第152节
  后面装载药材的马车赶上来,一行人就在前面的村落歇息,由于人多,分散住在村民家中,第三日,高璟和傅书言一行回到青州。
  不久,瘟疫得到控制,荣亲王的军队得疫病的士兵大部分痊愈,疫病消退,已进初夏。
  京城方面传来消息,先太子登基称帝,封赏文武百官。
  荣亲王府
  荣亲王高睿召见了河西节度使赵巢派来的使者,赵巢派来的使者表达了赵节度使的意思,“王爷,节度使的意思想与王府联姻,结盟,节度使支持王爷出兵,剿灭乱匪,不知王爷意下如何?”
  赵巢投靠,荣亲王求之不得,赵巢现在已扩大了七八万兵马,兵精粮足,或可扭着战局,荣亲王已做好准备,二次攻打京师。
  荣亲王高睿喜怒不形于色,“赵节度使要与本王结成亲家,本王当然愿意,本王有二子尚未娶亲,节度使可选一子做东床快婿。”

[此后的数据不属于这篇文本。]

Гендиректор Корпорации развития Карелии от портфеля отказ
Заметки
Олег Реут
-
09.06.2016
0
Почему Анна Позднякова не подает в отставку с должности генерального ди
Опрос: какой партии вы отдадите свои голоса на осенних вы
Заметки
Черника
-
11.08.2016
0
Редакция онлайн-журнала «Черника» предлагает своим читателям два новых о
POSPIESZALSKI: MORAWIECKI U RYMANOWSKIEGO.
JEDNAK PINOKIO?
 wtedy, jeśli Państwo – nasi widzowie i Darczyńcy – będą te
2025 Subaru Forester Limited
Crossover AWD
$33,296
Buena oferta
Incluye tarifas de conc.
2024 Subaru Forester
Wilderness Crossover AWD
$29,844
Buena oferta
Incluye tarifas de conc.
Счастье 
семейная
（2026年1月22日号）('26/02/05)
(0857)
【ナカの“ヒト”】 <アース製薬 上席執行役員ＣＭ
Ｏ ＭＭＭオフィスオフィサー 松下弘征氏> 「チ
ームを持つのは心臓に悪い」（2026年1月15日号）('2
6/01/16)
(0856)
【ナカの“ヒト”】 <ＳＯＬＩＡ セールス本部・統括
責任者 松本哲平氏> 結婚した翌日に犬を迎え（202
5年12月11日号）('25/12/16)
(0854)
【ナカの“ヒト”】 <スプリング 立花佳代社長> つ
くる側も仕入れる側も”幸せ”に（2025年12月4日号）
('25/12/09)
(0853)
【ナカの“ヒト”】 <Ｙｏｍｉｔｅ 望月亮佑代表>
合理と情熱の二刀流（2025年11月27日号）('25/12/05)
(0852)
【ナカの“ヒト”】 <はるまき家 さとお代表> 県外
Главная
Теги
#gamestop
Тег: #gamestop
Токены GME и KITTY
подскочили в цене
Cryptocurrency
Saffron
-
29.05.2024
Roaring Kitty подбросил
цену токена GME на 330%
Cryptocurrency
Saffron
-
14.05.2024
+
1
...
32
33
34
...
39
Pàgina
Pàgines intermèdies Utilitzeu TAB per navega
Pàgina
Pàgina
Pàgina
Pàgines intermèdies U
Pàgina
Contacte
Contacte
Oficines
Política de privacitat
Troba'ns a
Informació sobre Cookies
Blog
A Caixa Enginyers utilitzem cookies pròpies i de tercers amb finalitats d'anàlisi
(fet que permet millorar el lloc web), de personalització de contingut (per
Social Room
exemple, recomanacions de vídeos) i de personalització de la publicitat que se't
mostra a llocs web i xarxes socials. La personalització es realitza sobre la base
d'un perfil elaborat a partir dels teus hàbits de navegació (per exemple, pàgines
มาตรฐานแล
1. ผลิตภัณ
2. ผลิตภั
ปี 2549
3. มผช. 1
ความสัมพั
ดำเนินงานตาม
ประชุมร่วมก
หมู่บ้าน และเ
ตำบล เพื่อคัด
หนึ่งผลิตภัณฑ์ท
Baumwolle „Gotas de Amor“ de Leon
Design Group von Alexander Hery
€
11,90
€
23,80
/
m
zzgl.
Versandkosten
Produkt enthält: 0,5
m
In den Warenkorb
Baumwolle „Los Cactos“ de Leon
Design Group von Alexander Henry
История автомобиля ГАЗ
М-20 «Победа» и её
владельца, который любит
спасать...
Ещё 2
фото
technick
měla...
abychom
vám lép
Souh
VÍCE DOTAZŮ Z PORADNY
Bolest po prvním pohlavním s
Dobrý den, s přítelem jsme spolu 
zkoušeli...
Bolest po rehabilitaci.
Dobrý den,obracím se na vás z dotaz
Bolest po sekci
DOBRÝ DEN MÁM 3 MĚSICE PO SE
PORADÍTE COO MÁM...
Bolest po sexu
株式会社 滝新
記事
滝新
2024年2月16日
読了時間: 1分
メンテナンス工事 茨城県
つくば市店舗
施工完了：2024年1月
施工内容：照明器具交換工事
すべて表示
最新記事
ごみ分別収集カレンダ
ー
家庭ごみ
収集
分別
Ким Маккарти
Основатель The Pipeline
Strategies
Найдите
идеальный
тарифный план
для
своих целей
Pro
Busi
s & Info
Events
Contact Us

  特使摇头,“王爷,我家大人的意思是把小姐嫁给世子。”赵巢不傻,将来打下江山,世子高璟是荣亲王结发嫡妻所生,东宫太子之位非高璟莫属,如果把女儿嫁给荣王亲其他的儿子,顶多封王,差距可大了,自己出兵相助荣亲王夺得江山,岂不是给他人做嫁衣。
  荣亲王高睿颇为意外,为难地道:“长子已立世子妃。”
  特使没表现出意外,荣亲王世子已娶亲,世人皆知,遂笑道;“这却好办,两头为大,不分薄厚。”
  荣亲王高睿脑子里闪过儿媳的影子,摇头,“不瞒特使说,长子小夫妻恩爱,断然不能答应。”

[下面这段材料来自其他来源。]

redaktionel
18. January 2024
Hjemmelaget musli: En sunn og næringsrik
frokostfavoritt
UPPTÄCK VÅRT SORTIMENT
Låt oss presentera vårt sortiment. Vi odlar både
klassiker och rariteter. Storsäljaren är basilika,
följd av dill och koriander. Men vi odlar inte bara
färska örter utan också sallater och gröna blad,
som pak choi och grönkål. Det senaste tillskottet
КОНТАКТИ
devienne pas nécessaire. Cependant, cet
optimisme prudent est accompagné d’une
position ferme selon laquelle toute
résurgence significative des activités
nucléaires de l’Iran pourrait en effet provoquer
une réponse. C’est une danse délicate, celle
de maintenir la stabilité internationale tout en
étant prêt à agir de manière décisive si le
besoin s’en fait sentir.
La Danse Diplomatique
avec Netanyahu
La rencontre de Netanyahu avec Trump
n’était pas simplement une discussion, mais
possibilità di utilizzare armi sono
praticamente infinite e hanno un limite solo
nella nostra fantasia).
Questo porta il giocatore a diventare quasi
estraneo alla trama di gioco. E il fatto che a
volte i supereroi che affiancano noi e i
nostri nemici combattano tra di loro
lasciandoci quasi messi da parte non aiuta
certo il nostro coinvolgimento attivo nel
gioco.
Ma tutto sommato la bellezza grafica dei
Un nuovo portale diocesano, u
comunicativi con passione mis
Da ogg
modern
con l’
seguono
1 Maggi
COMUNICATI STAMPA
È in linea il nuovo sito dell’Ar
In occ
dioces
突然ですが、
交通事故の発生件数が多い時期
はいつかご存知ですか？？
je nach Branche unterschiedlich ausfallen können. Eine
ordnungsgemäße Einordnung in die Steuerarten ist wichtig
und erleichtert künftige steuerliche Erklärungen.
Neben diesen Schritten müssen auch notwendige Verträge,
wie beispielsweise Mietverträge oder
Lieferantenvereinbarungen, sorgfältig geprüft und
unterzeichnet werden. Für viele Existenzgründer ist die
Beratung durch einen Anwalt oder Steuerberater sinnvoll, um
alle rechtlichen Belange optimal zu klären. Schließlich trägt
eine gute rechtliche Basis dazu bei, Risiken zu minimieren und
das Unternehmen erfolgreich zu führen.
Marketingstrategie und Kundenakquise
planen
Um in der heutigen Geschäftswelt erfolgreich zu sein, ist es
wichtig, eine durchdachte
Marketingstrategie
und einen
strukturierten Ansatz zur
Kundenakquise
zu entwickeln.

  特使提议,没想荣亲王能够答应,世子妃乃庆国公之女,家世显赫,世子同娶二妻,有损世子妃娘家的颜面,来之前,已商议好,将赵家小姐嫁给世子高璟,将来荣亲王夺得天下,先看世子姬妾谁先生下儿子,自古母凭子贵,特使又道:“名分以后再议,为了天下大计,先成婚,节度使方有借口出兵襄助王爷。”

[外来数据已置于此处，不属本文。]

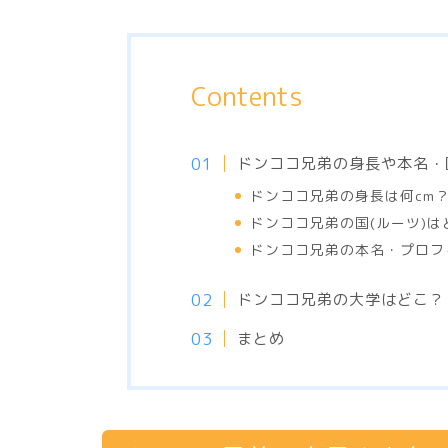
Contents
ドンココ兄弟の身長や本名・
ドンココ兄弟の身長は何cm
ドンココ兄弟の国(ルーツ)は
ドンココ兄弟の本名・プロフ
ドンココ兄弟の大学はどこ？
まとめ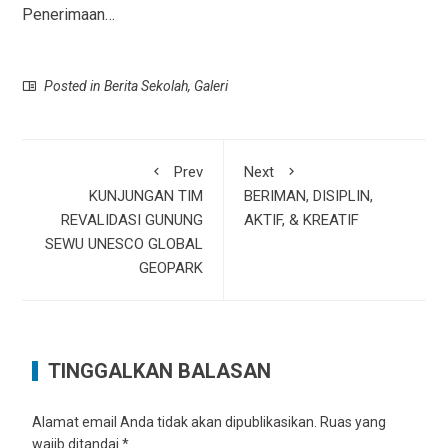
Penerimaan…
Posted in
Berita Sekolah
,
Galeri
Prev
Next
KUNJUNGAN TIM
BERIMAN, DISIPLIN,
REVALIDASI GUNUNG
AKTIF, & KREATIF
SEWU UNESCO GLOBAL
GEOPARK
TINGGALKAN BALASAN
Alamat email Anda tidak akan dipublikasikan.
Ruas yang
wajib ditandai
*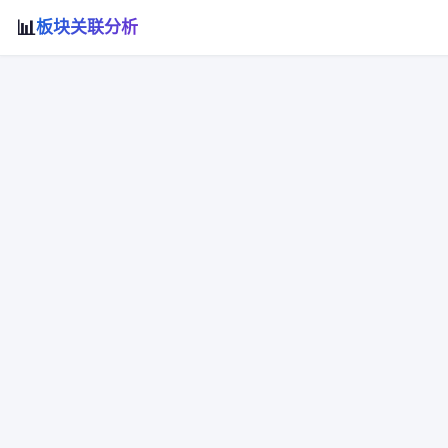
📊
板块关联分析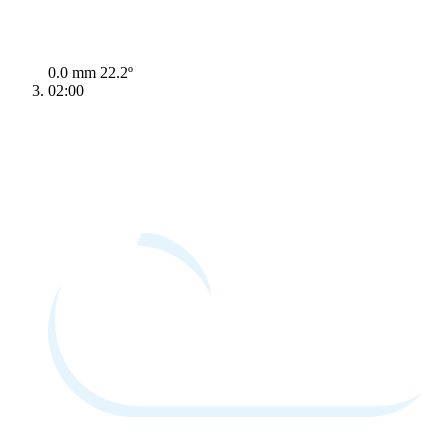
0.0 mm
22.2º
02:00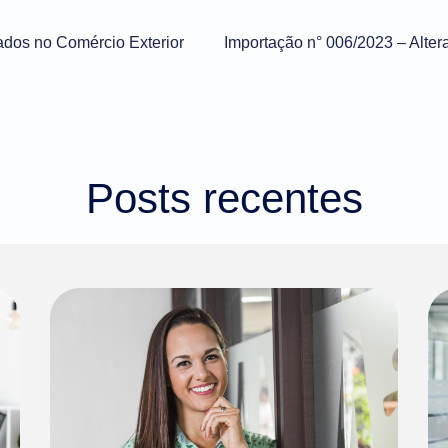
cados no Comércio Exterior
Posts recentes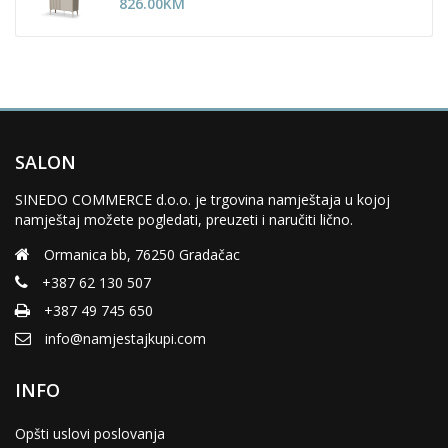
826.00
KM
SALON
SINEDO COMMERCE d.o.o. je trgovina namještaja u kojoj
namještaj možete pogledati, preuzeti i naručiti lično.
Ormanica bb, 76250 Gradačac
+387 62 130 507
+387 49 745 650
info@namjestajkupi.com
INFO
Opšti uslovi poslovanja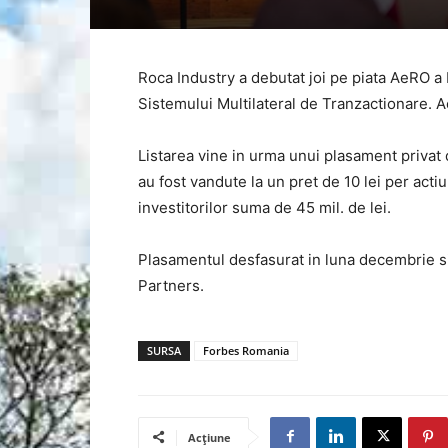
Roca Industry a debutat joi pe piata AeRO a 
Sistemului Multilateral de Tranzactionare. A
Listarea vine in urma unui plasament privat 
au fost vandute la un pret de 10 lei per acti
investitorilor suma de 45 mil. de lei.
Plasamentul desfasurat in luna decembrie si 
Partners.
SURSA
Forbes Romania
Acțiune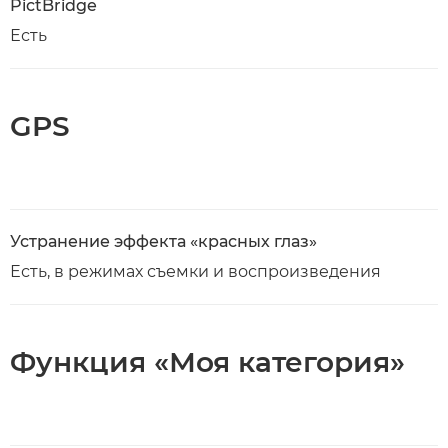
PictBridge
Есть
GPS
Устранение эффекта «красных глаз»
Есть, в режимах съемки и воспроизведения
Функция «Моя категория»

  二女并立,荣亲王高睿无论如何跟儿媳说不出口,儿媳立下不少功劳,他不能做忘恩负义之人,再说杜仲清手握重兵,儿媳娘家的势力不得不有所顾忌,若说纳妾,荣亲王高睿茶盅盖子轻叩茶盅边缘,“特使的这个提议可以考虑,世子立侧妃之事,容我商议后再给特使答复。”
  送走特使,荣亲王唤谋士黄守琦和曹文信,这二人听了,黄守琦先道;“恭喜王爷,这是好事,赵巢主动伸出橄榄枝,王爷这边的筹码又加重了,如果再说服平西候与王爷共谋大事,那这场仗,王爷稳操胜券。”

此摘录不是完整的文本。